Netflix European Restrictions
Under a pan-European regulatory regime, streaming services might be forced to ensure that at least 20 percent of their offerings are European productions, such as the Netflix series "Marseille," with actress Nadia Fares. Above, she poses on the red carpet in Marseille, France, May 4, 2016. REUTERS/Jean-Paul Pelissier

Much hubbub about the British populace's earthshaking vote to leave the EU on Thursday is focusing on the front end of the entertainment industry — what shows and films will be produced in Britain, which will make their own exits, and how EU funding, if any remains, will continue to be divvied up.

And yet, the impact to the back end of TV production, syndication rights the networks sell individually into countries around the globe, is about to be shaken up as well. With the U.K. out, the remaining 27 countries in the EU are more likely to adopt a pan-European approach to digital copyrights, which was opposed by the British, but strongly supported by the rest of Europe. A pan-European TV market would be great for Netflix and a disaster for U.S. studios.

Increasingly, TV studios are relying on lucrative international rights to sell series like "Bones" or "The Walking Dead," to individual countries around the globe. Indeed, companies have made out like bandits selling international rights in a piecemeal way, on a market-by-market basis. You sold "The Walking Dead" to France, to the U.K., to Germany; sometimes to different traditional channels or streaming services like Netflix, or smaller local players.

The European TV market, including revenue from traditional broadcasters and streaming services, will be worth $87.7 billion by 2020, according to the latest forecast from PricewaterhouseCoopers. The EU itself estimates that by 2020, 20 percent of all European households will subscribe to a streaming service, worth $6.6 billion.

Netflix and digital distributors like them, on the other hand, have been agitating for much broader geographic rights that allows them to more easily (and possibly more cheaply) scale their services across the globe.

The fragmented marketplace in Europe has been a boon to TV sellers like Bruce Tuchman, who until April was president of the global arms of AMC and Sundance at AMC Networks. Tuchman and his cohorts have no incentive to make buying international rights easier for Netflix. "Clearly, there's a much bigger business in selling market-by-market that just selling one pan-European right," Tuchman says.

This piecemeal approach is one of Netflix's biggest bones to pick with the people making the shows with which they stock their service. "It has not been an easy road," Netflix chief content officer Ted Sarandos told investors at a conference in December. "All the studios and networks have situated themselves to be regional sellers."

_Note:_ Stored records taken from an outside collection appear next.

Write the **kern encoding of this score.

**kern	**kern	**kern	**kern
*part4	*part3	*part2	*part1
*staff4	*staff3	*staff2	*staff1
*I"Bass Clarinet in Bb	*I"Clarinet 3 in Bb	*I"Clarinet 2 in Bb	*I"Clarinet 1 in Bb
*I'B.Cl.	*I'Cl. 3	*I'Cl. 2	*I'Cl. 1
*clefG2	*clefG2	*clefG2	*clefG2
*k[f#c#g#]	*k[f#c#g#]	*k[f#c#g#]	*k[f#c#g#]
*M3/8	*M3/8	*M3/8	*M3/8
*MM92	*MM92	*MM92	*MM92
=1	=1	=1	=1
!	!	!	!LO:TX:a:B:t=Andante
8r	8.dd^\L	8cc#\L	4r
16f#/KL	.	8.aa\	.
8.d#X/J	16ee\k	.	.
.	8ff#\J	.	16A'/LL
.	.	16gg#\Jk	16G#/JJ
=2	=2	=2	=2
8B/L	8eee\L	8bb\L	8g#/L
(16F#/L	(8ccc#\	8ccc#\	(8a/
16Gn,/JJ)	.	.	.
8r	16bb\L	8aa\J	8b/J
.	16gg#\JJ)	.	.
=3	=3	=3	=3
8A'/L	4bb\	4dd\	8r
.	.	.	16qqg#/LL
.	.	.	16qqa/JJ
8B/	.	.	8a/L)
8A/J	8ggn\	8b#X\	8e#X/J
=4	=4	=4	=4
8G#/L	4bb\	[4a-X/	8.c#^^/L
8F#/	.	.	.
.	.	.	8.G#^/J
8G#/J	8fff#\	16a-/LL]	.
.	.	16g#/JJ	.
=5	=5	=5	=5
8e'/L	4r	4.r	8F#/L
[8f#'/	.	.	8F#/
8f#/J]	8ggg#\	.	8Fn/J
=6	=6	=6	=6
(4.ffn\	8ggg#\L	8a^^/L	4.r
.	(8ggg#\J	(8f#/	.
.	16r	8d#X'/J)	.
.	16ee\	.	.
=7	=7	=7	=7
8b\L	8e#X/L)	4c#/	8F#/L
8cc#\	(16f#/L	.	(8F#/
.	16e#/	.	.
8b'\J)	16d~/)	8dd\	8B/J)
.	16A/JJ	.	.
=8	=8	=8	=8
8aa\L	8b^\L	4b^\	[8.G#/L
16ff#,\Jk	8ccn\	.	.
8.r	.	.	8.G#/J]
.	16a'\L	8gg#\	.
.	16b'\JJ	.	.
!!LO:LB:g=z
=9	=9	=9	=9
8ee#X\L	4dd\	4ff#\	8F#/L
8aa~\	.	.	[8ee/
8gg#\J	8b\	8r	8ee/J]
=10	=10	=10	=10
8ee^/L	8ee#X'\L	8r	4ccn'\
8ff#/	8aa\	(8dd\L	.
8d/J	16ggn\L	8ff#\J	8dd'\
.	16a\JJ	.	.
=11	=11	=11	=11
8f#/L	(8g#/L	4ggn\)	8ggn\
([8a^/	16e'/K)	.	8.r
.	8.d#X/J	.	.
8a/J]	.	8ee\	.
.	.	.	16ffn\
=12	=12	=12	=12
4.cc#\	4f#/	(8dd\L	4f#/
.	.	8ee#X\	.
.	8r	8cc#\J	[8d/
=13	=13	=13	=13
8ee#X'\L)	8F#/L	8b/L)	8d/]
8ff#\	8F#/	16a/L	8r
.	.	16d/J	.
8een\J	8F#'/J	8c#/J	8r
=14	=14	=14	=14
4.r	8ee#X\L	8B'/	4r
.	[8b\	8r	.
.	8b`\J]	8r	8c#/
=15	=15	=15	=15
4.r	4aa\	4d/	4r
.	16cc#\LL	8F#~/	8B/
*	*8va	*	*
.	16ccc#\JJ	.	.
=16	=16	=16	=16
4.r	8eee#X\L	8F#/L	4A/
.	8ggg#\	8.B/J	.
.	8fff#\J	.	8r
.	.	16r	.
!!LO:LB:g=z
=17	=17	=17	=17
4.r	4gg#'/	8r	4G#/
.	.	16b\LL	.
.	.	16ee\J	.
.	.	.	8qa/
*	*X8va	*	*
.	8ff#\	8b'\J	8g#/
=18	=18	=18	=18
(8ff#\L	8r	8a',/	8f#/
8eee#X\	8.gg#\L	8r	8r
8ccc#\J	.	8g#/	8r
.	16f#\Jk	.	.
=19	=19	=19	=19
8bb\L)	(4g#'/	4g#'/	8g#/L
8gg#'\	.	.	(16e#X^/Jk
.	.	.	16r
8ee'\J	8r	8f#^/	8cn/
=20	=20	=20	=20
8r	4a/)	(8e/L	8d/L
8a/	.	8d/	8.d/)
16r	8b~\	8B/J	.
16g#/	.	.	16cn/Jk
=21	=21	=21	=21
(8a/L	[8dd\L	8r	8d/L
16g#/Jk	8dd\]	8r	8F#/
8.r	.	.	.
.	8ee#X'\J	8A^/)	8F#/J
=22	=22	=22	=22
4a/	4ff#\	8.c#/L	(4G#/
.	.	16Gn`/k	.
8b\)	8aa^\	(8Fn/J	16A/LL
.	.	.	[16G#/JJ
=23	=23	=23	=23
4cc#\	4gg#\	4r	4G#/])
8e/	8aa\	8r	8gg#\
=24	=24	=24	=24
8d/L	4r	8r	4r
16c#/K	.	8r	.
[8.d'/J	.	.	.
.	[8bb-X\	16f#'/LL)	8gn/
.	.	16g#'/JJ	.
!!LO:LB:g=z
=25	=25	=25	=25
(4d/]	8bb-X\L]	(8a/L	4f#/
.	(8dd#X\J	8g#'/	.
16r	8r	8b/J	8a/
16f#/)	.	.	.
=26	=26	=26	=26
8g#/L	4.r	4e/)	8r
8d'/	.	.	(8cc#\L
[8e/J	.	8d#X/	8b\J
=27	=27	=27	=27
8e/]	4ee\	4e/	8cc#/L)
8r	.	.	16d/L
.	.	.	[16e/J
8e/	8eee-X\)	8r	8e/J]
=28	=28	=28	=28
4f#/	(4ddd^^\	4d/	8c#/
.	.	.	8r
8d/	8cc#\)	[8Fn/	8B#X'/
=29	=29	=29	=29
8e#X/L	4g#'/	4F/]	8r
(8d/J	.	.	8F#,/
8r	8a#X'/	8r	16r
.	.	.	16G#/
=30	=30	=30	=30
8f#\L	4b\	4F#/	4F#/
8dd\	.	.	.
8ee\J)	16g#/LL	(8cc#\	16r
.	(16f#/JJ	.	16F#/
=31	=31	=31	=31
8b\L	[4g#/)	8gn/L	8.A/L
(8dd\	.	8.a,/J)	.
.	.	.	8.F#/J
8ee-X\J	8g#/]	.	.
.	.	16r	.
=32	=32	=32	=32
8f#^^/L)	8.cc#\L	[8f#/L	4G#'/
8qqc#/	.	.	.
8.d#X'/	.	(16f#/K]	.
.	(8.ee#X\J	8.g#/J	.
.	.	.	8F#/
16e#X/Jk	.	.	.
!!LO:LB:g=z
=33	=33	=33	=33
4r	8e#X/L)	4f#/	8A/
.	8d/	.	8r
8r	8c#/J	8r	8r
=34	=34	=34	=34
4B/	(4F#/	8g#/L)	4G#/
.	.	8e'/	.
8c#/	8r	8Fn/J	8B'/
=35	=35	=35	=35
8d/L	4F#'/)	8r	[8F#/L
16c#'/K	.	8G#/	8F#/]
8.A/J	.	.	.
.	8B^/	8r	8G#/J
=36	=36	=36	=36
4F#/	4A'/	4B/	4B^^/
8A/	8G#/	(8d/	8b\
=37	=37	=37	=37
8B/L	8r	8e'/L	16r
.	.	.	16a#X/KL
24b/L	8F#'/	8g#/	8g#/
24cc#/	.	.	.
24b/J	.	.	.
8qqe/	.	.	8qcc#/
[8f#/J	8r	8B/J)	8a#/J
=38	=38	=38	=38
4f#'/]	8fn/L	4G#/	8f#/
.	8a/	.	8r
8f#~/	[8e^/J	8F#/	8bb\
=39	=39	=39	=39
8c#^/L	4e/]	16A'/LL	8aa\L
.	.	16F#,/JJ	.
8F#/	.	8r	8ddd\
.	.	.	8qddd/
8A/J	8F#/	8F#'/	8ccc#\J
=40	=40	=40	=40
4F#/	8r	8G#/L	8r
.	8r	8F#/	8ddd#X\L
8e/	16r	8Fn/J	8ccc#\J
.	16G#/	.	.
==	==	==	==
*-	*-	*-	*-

It isn't just the studios, though. The countries themselves aren't set up with the exact same regulations for TV. Thus, for the last several years, the EU has been attempting to create a pan-European rights situation like Tuchman describes, with a push for a "Digital Single Market," where all programming is bought and sold under the same regulations, a sort of one-size-fits-all approach. That would make it far easier and, possibly cheaper, for Netflix to get much larger chunks of dealmaking done.

In the past, the U.K. has acted as what Tuchman describes as a "counterforce" to a pan-European market, preferring to let market forces dictate the course of business transactions. "With the U.K. out, I can imagine an EU with a lot of French and other civil-law countries whose impetus might be looking for more regulation," Tuchman said.

More regulation doesn't just mean a one-size-fits-all rights situation. It will also come with "content quotas" that require a certain percentage of programming on every network and streaming service to be European in origin. Some of the stricter countries in the EU have European content quotas of 50 percent, though the European Commission has indicated it's seeking a 20 percent quota for Netflix and Amazon.

That's not great news for U.S. TV studios leaning more heavily on international sales. "That simply leaves fewer slots for them," Tuchman said. But for a company like Netflix, which has been pouring money into creating localized series and movies, it's not such a big deal. "It's kind of win-win for Netflix," he added. "They get to have this pan-regional footprint and stream across it, while also laying in the veneer of local content that they're already investing in anyway."